This article is 6 years old. Images might not display.
SRK Consulting (South Africa) partner and principal consultant, Andrew van Zyl says a local review of eight recent gold-sector transactions showed a price per reserve-ounce ranged from R835/oz to R84,200/oz - adjusted for the prevailing gold price - and the price per reserve and resource ounce ranged from R36 to R3,679.
van Zyl said the market approach was based on comparative transactions within the sector, but there remained a huge amount of uncertainty in the data and results of these valuations.
One key problem was that there were too few truly similar properties transacted, resulting in substantial uncertainty in any conclusions.
"This makes mining quite unlike the property sector, for instance, where there may be hundreds of houses sold within a relatively short period, in a confined geographic area and with comparable characteristics," van Zyl said.
"By contrast, there are relatively few transactions in mining, and the details of each project are usually quite different - in terms of geology, metallurgy, country location and a range of other variables.

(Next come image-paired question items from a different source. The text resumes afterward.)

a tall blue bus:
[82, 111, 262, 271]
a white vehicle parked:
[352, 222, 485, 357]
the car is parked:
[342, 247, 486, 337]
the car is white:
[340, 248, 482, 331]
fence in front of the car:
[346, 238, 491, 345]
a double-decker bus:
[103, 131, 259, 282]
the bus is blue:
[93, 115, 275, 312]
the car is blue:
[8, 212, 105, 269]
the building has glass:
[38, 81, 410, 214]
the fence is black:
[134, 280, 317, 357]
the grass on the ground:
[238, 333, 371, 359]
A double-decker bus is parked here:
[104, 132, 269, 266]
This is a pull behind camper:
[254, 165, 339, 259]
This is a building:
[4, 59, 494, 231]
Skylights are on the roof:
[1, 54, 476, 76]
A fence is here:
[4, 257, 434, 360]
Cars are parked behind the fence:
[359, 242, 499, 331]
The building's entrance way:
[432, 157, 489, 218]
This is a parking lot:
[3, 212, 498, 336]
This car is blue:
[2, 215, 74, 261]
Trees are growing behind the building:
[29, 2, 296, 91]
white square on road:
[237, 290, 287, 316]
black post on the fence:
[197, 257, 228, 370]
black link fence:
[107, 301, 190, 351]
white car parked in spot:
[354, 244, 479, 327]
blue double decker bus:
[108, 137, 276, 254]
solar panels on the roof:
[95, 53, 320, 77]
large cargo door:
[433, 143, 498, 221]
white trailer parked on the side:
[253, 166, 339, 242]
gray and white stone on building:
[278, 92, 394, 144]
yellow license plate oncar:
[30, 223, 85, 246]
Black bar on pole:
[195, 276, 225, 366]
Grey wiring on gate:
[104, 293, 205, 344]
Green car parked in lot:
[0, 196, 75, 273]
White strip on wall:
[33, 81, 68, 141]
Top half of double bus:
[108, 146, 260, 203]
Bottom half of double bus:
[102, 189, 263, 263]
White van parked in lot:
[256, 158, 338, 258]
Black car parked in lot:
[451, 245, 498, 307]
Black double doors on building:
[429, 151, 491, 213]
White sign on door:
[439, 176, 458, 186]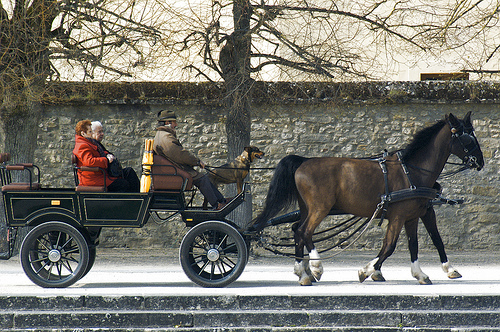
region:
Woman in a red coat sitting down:
[73, 135, 108, 183]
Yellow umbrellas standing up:
[141, 135, 156, 201]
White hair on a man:
[91, 115, 105, 132]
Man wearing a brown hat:
[153, 109, 185, 125]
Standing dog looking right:
[205, 145, 272, 184]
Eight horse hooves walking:
[281, 212, 470, 287]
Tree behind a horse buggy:
[218, 18, 265, 245]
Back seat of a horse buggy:
[2, 143, 47, 192]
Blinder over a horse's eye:
[459, 131, 474, 145]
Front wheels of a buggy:
[170, 215, 258, 289]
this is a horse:
[298, 117, 481, 284]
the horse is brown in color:
[331, 167, 376, 206]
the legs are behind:
[355, 245, 397, 282]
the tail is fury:
[266, 156, 297, 201]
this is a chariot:
[2, 180, 134, 235]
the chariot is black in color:
[96, 192, 139, 221]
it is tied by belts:
[381, 175, 436, 207]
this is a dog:
[226, 135, 263, 180]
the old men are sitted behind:
[68, 115, 122, 177]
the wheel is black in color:
[181, 223, 246, 285]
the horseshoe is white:
[339, 237, 497, 301]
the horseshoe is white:
[287, 238, 439, 322]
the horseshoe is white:
[340, 254, 447, 314]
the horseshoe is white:
[353, 225, 421, 313]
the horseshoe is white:
[357, 272, 402, 312]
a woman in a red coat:
[70, 115, 121, 186]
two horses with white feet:
[265, 103, 495, 285]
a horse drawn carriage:
[7, 106, 489, 290]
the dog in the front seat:
[202, 136, 264, 211]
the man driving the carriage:
[153, 112, 218, 212]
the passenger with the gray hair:
[91, 114, 122, 178]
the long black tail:
[245, 144, 302, 236]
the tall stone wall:
[18, 79, 493, 249]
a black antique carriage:
[1, 161, 249, 288]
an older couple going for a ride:
[69, 116, 138, 195]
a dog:
[200, 130, 260, 215]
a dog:
[213, 114, 302, 225]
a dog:
[228, 127, 274, 214]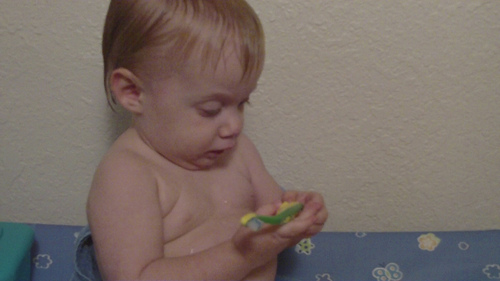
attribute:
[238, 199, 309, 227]
toothbrush — white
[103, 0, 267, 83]
hair — freshly, wet, blonde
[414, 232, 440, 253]
flower — small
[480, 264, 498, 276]
flower — yellow, small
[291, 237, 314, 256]
flower — white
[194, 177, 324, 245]
toothbrush — white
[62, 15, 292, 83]
hair — blonde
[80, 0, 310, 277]
baby — chubby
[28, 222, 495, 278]
bumper — white, blue, padded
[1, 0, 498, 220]
wall — white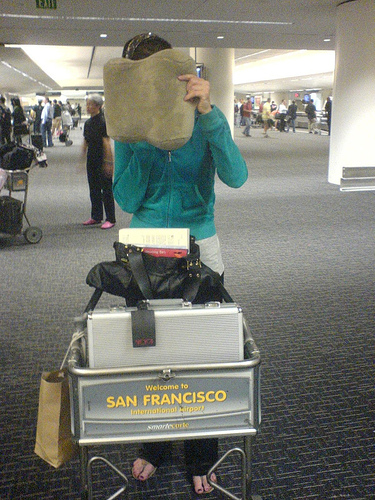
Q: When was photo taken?
A: Daytime.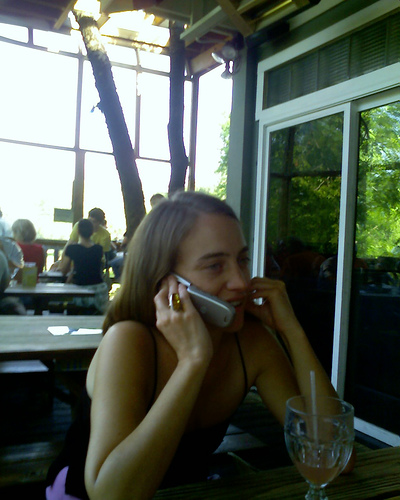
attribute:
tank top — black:
[76, 310, 245, 494]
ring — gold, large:
[168, 292, 179, 308]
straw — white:
[308, 372, 322, 444]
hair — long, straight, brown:
[83, 173, 260, 329]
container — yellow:
[20, 261, 37, 287]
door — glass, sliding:
[265, 89, 394, 442]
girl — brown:
[84, 186, 270, 329]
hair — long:
[152, 192, 218, 272]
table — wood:
[234, 449, 399, 495]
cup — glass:
[282, 393, 354, 499]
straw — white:
[308, 368, 319, 441]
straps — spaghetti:
[147, 328, 160, 398]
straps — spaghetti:
[232, 335, 250, 391]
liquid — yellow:
[294, 454, 344, 486]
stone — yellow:
[168, 293, 180, 316]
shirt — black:
[64, 317, 248, 498]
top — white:
[22, 260, 35, 265]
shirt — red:
[14, 242, 46, 270]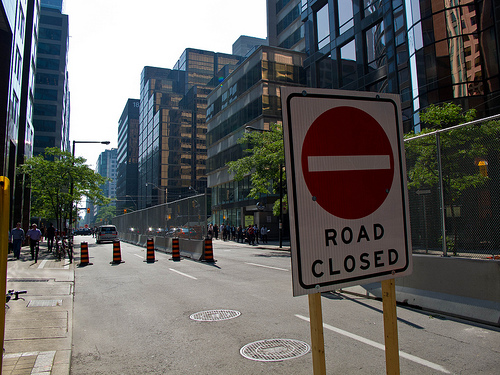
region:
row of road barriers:
[48, 200, 255, 291]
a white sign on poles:
[258, 56, 431, 371]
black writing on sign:
[292, 203, 414, 284]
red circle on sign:
[288, 98, 410, 225]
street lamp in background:
[51, 100, 145, 293]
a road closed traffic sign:
[282, 87, 417, 297]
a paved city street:
[67, 229, 497, 372]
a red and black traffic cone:
[78, 242, 90, 264]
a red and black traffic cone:
[110, 238, 125, 265]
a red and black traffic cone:
[142, 237, 159, 264]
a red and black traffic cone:
[169, 236, 182, 260]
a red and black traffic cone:
[202, 233, 217, 263]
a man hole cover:
[191, 307, 241, 322]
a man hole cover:
[238, 337, 309, 364]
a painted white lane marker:
[166, 265, 198, 281]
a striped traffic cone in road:
[69, 231, 94, 274]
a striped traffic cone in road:
[111, 230, 127, 272]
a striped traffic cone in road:
[134, 221, 163, 276]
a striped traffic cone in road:
[164, 239, 187, 269]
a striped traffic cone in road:
[192, 236, 217, 268]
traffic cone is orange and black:
[110, 239, 130, 274]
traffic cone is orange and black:
[166, 229, 186, 259]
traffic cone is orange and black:
[194, 240, 215, 272]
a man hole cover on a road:
[192, 306, 244, 325]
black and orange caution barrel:
[200, 235, 215, 265]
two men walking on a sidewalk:
[11, 221, 43, 257]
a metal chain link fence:
[120, 189, 210, 229]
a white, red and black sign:
[288, 87, 408, 295]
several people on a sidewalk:
[214, 220, 257, 241]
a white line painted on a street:
[165, 266, 199, 283]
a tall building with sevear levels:
[137, 46, 212, 200]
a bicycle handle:
[5, 286, 25, 311]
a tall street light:
[63, 135, 114, 246]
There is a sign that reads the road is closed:
[263, 76, 433, 373]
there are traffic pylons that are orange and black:
[75, 235, 215, 263]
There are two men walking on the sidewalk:
[12, 218, 42, 260]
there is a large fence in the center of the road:
[108, 194, 205, 256]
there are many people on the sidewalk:
[206, 216, 269, 246]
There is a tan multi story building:
[190, 37, 304, 234]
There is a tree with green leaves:
[16, 144, 113, 254]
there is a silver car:
[88, 220, 120, 243]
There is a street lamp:
[63, 133, 111, 258]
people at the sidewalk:
[174, 216, 271, 248]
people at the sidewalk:
[177, 210, 262, 242]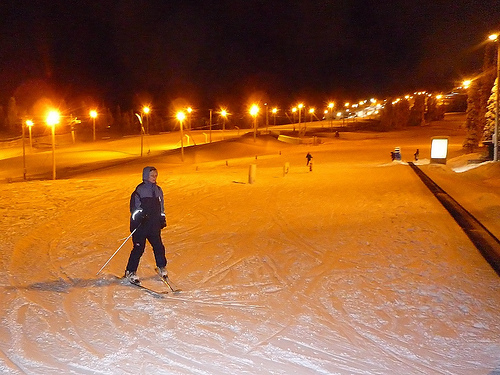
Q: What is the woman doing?
A: Skiing.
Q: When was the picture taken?
A: At night.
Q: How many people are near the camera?
A: 1.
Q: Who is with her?
A: No one.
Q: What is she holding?
A: A stick.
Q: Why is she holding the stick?
A: For support.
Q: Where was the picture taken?
A: At a ski resort.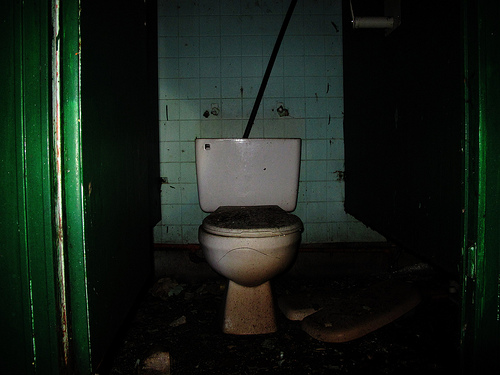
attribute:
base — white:
[224, 280, 275, 337]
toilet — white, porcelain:
[197, 133, 303, 336]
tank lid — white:
[195, 136, 301, 216]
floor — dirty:
[107, 265, 496, 372]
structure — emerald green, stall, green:
[337, 0, 471, 282]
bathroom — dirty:
[0, 0, 497, 372]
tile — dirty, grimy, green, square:
[198, 95, 224, 122]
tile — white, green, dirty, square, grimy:
[219, 97, 244, 120]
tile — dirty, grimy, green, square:
[241, 95, 264, 118]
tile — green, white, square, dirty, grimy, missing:
[267, 97, 289, 120]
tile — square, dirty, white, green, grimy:
[242, 118, 265, 136]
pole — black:
[243, 2, 298, 142]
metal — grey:
[52, 1, 72, 370]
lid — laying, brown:
[302, 272, 420, 345]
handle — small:
[341, 0, 402, 37]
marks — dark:
[328, 166, 346, 182]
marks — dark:
[196, 103, 222, 124]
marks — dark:
[273, 101, 294, 124]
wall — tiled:
[151, 2, 386, 244]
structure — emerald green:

These differences make it difficult to determine values for specific properties - leading to the use of industry average or median values being used.
"Ideally, a large number of similar transactions would be available, with some of them referring only to inferred resources, some to measured and indicated resources, and some to reserves and resources.
"Comparable transactions should also be for properties that are similar in their geology, location, mineralisation and other modifying factors; in addition, the transactions should ideally be recent and in similar price environments.
"As it stands, there are too few transactions to create a confidence interval that does not include zero, let alone establish the value of an inferred resource relative to a measured and indicated resource.
"So it is very difficult to accurately say how much a specific project or company is worth."
He said a better option for the valuator, which helped to overcome current limitations, was to place the target along the continuum of transactions and explain its position. This could be done by identifying the most "comparable transactions", and supplementing this with a description of the context of the industry and the project or company.
Of course, "the value of experience" in contextualising the company or project couldn't be understated and "is arguably the primary source of confidence in the selected valuation range".